Technology should absolutely change what we do. We should shift how we teach things to live in a world where technology is a reality. The tech is not going to go away, it’s only going to get better. If you find your lesson or activity made obsolete by technology advancements, don’t get upset, change the lesson. “Alice, how do I stop spell check?” Seriously? Like spell check is not going to be available to our students in their everyday life. Why would we want to avoid such a ubiquitous technology? Spell check is proof that your spelling tests are obsolete. Check out Pernille Ripps spelling blog post. Check out Shaelynn Farnsworth blog post on vocab test alternatives.

Analyze over Memorize

Grammarly Gave me a bad suggestion

While blogging “Just because you can doesn’t mean you should” Grammarly suggested I change “doesn’t” to “don’t.” I didn’t think it was incorrect and just to check I asked on Twitter. Others confirmed for me, I should NOT replace the word to “don’t.” (Issue is the need for a comma not for a word change.)

So robots are not taking over our thinking and causing us to drool on ourselves. Just because a tool suggests something doesn’t mean it is correct. You want proof of that, use Google Maps. When trying to find my hotel the other day it showed the hotel was IN the on-ramp to the freeway. Clearly, that could not be correct. Against my better judgement, I followed the turn by directions. While I was cursing Google Maps since I was now trapped on the freeway for 2 miles, really I should be cursing myself because I let robots think for me. I knew it wasn’t right when I saw it.
Hotel in the onramp

Google Translate, you can totally tell that language wasn’t created by a student. It stinks of Google Translate. That doesn’t mean the student should not use it. “We do not fight technology.” It’s an opportunity to analyze. “What is wrong with this?” is higher critical thinking than “what is the answer?” Have students use Flipgrid to record conversations in the language. Change the lesson plan.

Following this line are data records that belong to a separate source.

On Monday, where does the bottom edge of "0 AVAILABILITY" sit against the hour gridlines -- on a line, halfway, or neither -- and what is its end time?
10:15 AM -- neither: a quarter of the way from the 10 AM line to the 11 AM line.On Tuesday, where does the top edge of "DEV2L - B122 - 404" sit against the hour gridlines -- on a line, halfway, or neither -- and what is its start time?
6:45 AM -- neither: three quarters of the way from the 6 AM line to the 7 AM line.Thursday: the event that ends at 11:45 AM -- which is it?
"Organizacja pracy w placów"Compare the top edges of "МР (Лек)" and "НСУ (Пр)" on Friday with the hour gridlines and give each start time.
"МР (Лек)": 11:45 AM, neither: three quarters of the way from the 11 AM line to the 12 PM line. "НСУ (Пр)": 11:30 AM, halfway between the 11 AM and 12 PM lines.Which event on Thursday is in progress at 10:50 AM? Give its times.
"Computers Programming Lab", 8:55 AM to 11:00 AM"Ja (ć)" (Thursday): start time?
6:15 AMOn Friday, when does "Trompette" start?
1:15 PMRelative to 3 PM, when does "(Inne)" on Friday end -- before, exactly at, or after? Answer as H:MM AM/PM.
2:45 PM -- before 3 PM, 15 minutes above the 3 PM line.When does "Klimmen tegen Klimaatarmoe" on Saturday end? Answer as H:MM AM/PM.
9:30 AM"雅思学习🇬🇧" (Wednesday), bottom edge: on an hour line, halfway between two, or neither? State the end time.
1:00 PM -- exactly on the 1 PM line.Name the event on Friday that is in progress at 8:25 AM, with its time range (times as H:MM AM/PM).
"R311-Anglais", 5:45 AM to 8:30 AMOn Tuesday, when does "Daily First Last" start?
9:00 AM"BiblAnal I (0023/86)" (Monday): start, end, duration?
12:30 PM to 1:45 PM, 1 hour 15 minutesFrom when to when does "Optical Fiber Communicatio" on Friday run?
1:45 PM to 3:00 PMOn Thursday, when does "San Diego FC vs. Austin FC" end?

1 thought on “Embrace Tech and Analyze

  1. “Technology should absolutely change what we do. We should shift how we teach things to live in a world where technology is a reality. The tech is not going to go away, it’s only going to get better. If you find your lesson or activity made obsolete by technology advancements, don’t get upset, change the lesson. “Alice, how do I stop spell check?” Seriously? Like spell check is not going to be available to our students in their everyday life. Why would we want to avoid such a ubiquitous technology? Spell check is proof that your spelling tests are obsolete.”

    This is a very powerful paragraph, and should not be as (potentially) controversial as it is. I recently spoke to a blended learning expert who remarked, “Technology changes everything in our lives. It’s changed every industry. How would you feel if you went to a doctor who still practiced medicine the same was as doctors did 50 years ago? You would never go to that doctor again. There is no reason education shouldn’t be the same way.” Agree 100 percent. Teaching students how to make the best use of the tools in their daily life isn’t a shortcut, it is at the core of education.